I had quite high expectations when the curtain went up on The President of an Empty Room. The writer, Steven Knight, produced the Oscar-nominated screenplay for Dirty Pretty Things and the director, Howard Davies, was responsible for Mourning Becomes Electra, one of my favourite productions of 2003. Nor was I the only one who thought this sounded like a winning combination. The press night audience included Derek Jacobi, Imelda Staunton and Stephen Sondheim.
My first impression of the play seemed to confirm this optimism. The designer, Bunny Christie, has ingeniously managed to convert the Cottesloe into a Cuban cigar factory, and the atmospheric lighting design by Mark Henderson underlines the audience’s sense of being in a claustrophobic sweatbox, with sunlight streaming in through half-shuttered windows. The scene is set for an epic confrontation.

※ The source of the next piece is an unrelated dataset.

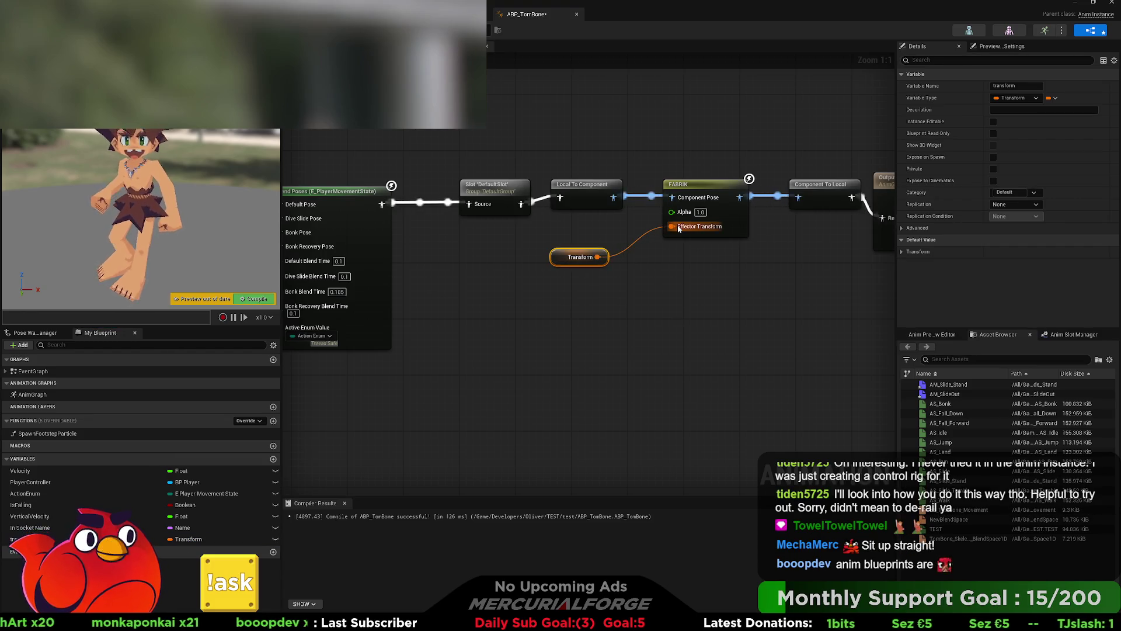
pyautogui.click(610, 252)
pyautogui.press('F7')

Ten minutes in, and I was still hopeful. Admittedly, the hot-tempered cigar-rollers hadn’t yet quarrelled about anything more significant than whether to play music or listen to poetry on the factory’s public-address system, but this seemed like a bit of unobjectionable throat-clearing on the playwright’s part. Any moment now, I thought, someone is going to uncover evidence that there’s a communist informer in their ranks and it’s all going to kick off in a wonderfully melodramatic style.
Forty-five minutes later, when the workers were still squabbling about what to listen to, it began to dawn on me that The President of an Empty Room was never going to take flight. By now, every cliché about Cuba had been faithfully wheeled out, including the prevalence of commercial sex, the excellence of the country’s health service and the willingness of so many Cubans to risk a perilous sea voyage to start a new life in America — and I began to doubt whether I’d get through the rest of the evening without several banana daiquiris. The entire play is about as original as the headline on the travel piece in the programme: ‘Cuba: a land of contrasts’. If il Commandante of The Spectator hadn’t ordered me to see everything I review in its entirety, I would have fashioned a life raft out of my seat and rowed my way to freedom.
Telstar, a new play by Nick Moran and James Hicks, is a bit more lively, but it’s so amateurishly constructed that it feels less like a finished piece of work than a messy first draft. It chronicles the rise and fall of Joe Meek, an eccentric British record producer who, for a brief period in the 1960s, managed to churn out a string of hits from his flat above a handbag shop on the Holloway Road. It has a couple of good scenes, and Meek himself is well realised by Con O’Neill, but the writers don’t have a reliable sense of what information to disclose and what to withhold. For instance, we’re never told why the producer of the biggest-selling instrumental record of all time, among other commercial triumphs, continued to live and work in such impoverished surroundings. At one point, it’s suggested that Meek’s business partner, a rather fishy character called ‘the Major’, cheated him out of all his royalties, but this plot strand is left hanging. Perhaps most significantly, the writers never succeed in explaining how Meek’s musical genius is linked to his various personality disorders. His tragic demise — the character blows his brains out with a shotgun after first murdering his landlady — seems almost arbitrary, when it should be the inevitable product of his tortured soul.
As You Like It is a peculiar combination of high- and lowbrow elements, seemingly without rhyme or reason. Take the casting of the two female leads. As Rosalind, we have Helen McCrory, a 35-year-old stage actress who was nominated for an Evening Standard Award in 2002, whereas Celia, who is supposed to be her exact contemporary, is played by Sienna Miller, Jude Law’s 23-year-old girlfriend. The same schizophrenia applies to the casting of the men. The romantic lead is played by Dominic West, who gives a very solid, classical performance, while Jacques is played by Reece Shearsmith of League of Gentlemen fame and Touchstone by Sean Hughes, a stand-up comic. It isn’t just the cast, either. This version of the play is set in France in the late 1940s, but, while the set by Richard Hudson evokes the period in a minimalist, post-modern way, the music by Tim Sutton is a non-stop barrage of ‘La Vie En Rose’-type accordion sounds. For the duration of its two hours and 55 minutes running time, I had no idea whether the next person to appear on stage was going to be on a bicycle with a string of onions round his neck — or stark naked on a unicycle.
It’s almost as if the director, David Lan, took a high-minded, avant-garde production of As You Like It and decided to mix it up, in a seemingly random way, with a very commercial affair that’s been designed solely to put bums on seats. The result is neither one thing nor the other. I think I’d like to see one or other of these productions, but not both — and certainly not at the same time and in this combination.